TASK INSTRUCTIONS — What the task requires is an exact printout of the listing below, pictures excluded.
┌─ AVAILABLE RECORDS
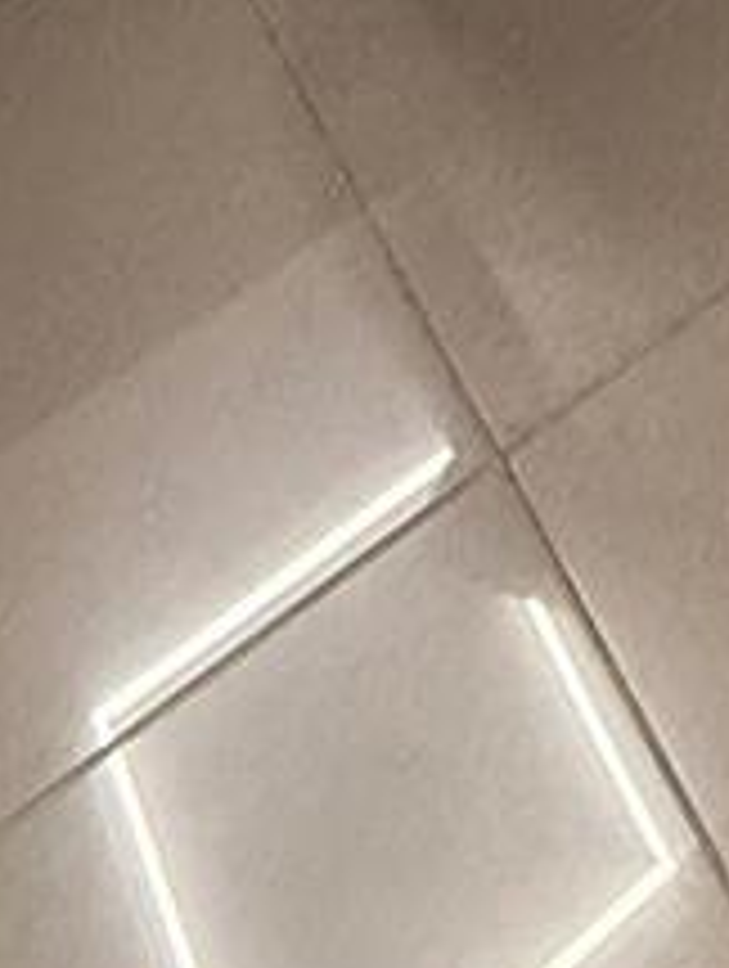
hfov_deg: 18.9
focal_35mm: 78
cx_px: 436
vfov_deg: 13.0
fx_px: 2184
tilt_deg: -9.6
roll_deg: +1.8
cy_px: -1670
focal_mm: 2.22
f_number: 2.2
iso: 320
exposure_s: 1/120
└─
RESPONSE TO THIS EXERCISE —
hfov_deg: 18.9
focal_35mm: 78
cx_px: 436
vfov_deg: 13.0
fx_px: 2184
tilt_deg: -9.6
roll_deg: +1.8
cy_px: -1670
focal_mm: 2.22
f_number: 2.2
iso: 320
exposure_s: 1/120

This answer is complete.